Ora che avete vinto il referendum, con soli 9 voti di scarto nei reparti operai, sicuramente vi state chiedendo che fare, visto che governare una fabbrica con il pugno di ferro non conviene neanche a voi. Si sa che l’operaio rende meglio se non è incavolato nero… E allora mi permetto di avanzare alcune proposte che potrebbero migliorare sostanzialmente le condizioni economiche e di vita dei dipendenti Fiat a costo zero. Anzi la Fiat ci guadagnerebbe. Non voglio proporre fantasie ma esperienze già realizzate da altri gruppi industriali.

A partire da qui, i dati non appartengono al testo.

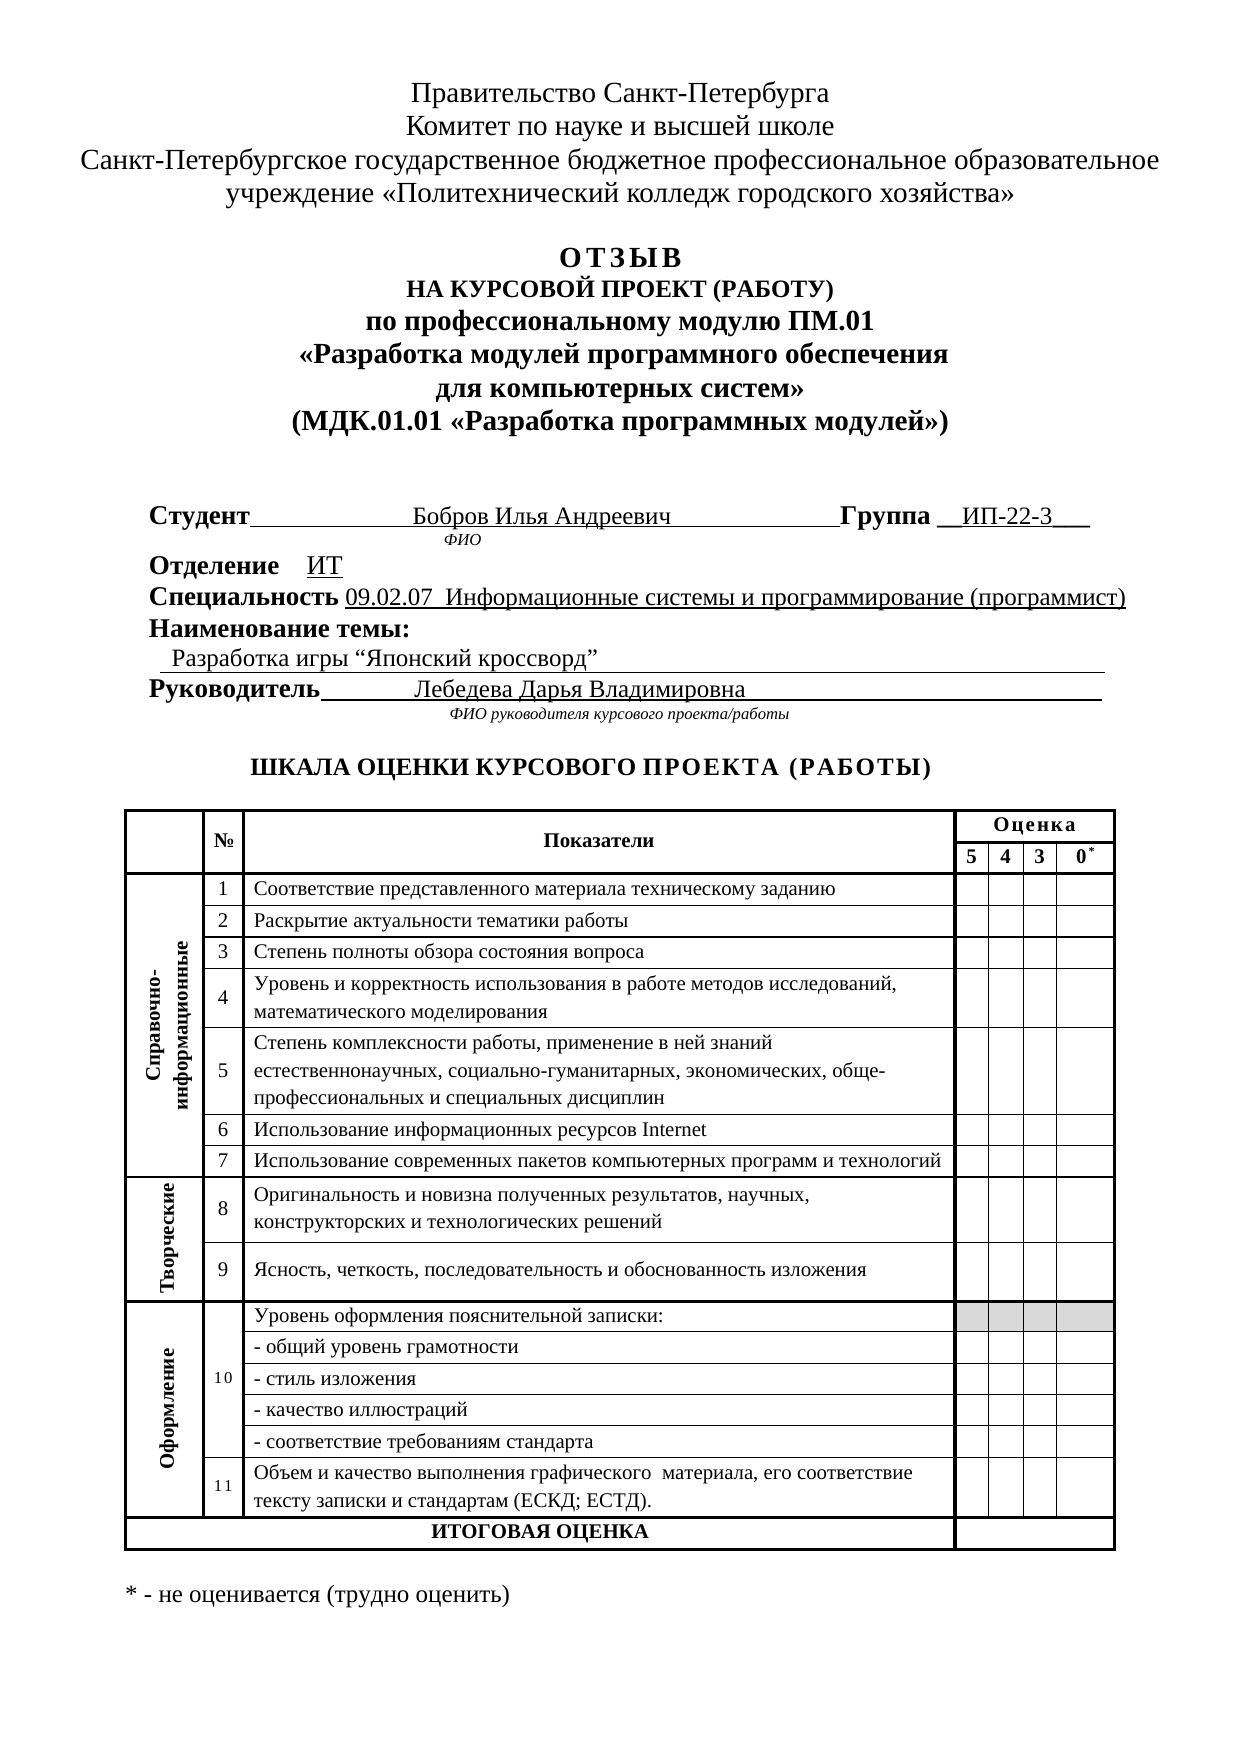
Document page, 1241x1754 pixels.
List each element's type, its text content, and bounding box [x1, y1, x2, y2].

Si tratta di adottare una visione diversa del sistema Fiat e delle opportunità che offre.
La prima cosa che salta a gli occhi guardando da un elicottero i vostri stabilimenti e quelli di Volkswagen è che in Germania hanno completamente coperto le fabbriche di panelli solari fotovoltaici.
Presso lo stabilimento Volkswagen di Emden è stata inoltre montata una delle turbine eoliche più grandi del mondo, la E-126, che come dice il nome è alta 126 metri, con una capacità nominale di 6000 chilowattora e un rendimento annuo di 20 milioni di chilowattora. Volkswagen ha poi ridotto notevolmente in tutti i settori i consumi energetici, ad esempio sostituendo 52 mila fax, stampanti, fotocopiatrici, con 17.500 dispositivi multifunzione ottenendo un risparmio dell’86% dell’energia elettrica rispetto ai consumi del 2005. Sono arrivati a piantare alberi per produrre biomasse.